Heliotrope Investment Corp. v. 1324789 Ontario Inc., 2021 ONCA 23, at para. 24. [6] The Court of Appeal has further held that while courts consider different factors, the governing principle is whether the “justice of the case” requires than an extension be given: Heliotrope Investment, at para. 25.
[7] On a motion to extend the time to seek leave to appeal, the same test is applied. The court must consider the merits of the motion for leave to appeal, as opposed to the merits of the appeal itself: Samuels v.

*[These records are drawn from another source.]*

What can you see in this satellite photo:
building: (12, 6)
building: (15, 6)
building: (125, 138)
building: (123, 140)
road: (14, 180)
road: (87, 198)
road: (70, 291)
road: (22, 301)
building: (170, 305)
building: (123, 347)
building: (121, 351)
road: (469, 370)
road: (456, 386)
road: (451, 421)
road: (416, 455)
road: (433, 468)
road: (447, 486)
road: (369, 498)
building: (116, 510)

Canada (Attorney General), 2016 ONSC 6706, at para. 20.
[8] Rule 62.02(4) states that “leave to appeal from an interlocutory order shall not be granted unless”:a) there is a conflicting decision by another judge or court in Ontario or elsewhere on the matter involved in the proposed appeal and it is, in the opinion of the panel hearing the motion, desirable that leave to appeal be granted; or
(b) there appears to the panel hearing the motion good reason to doubt the correctness of the order in question and the proposed appeal involves matters of such importance that, in the panel’s opinion, leave to appeal should be granted. . Justice for Children and Youth v. J.G.
In Justice for Children and Youth v. J.G. (Div Ct, 2020) the Divisional Court considered whether leave to appeal should be granted, if the order was interlocutory:[37] In any event, if we had concluded that the order was interlocutory, we would have granted leave to appeal pursuant to the test in Rule 62.02(4)(b) of the Rules of Civil Procedure, R.R.O. 1990, Reg. 194. There is good reason to doubt the correctness of the order and the underlying issue – the right of a child to consult with counsel – is of general importance.[4] It is for this reason that we do not accept counsel for the father’s argument that leave should not be granted given this Court’s recent decision in Lokhandwala v. Khan.[5] In that case, this court stated:Under either branch of the test under R.60.02(04) [SS: should be R62.02(4)], the moving party must show an issue that rises beyond the interim interests of the particular litigants: for example, are there questions of broad significance or of general application that warrant resolution by a higher court because they affect the development of the law and the administration of justice: Ash v. Lloyd’s Corp. (1992), 1992 CanLII 7652 (ON SC), 8 OR (3d) 282 (Gen. Div.); Greslik v. Ontario Legal Aid Plan (1988), 1988 CanLII 4842 (ON SC), 65 OR (2d) 110 (Div. Ct.). Further, even where there is an issue of “importance”, leave will still not usually be granted where that issue will still be available for appellate adjudication after trial: Silver v. Imax (2011) ONSC 19035, paras. 46 and 55. [38] The issue on this appeal is of broad significance in that it affects the administration of justice. Depriving a young person of the ability to seek and receive legal advice from a lawyer is a profound derogation from that young person’s rights.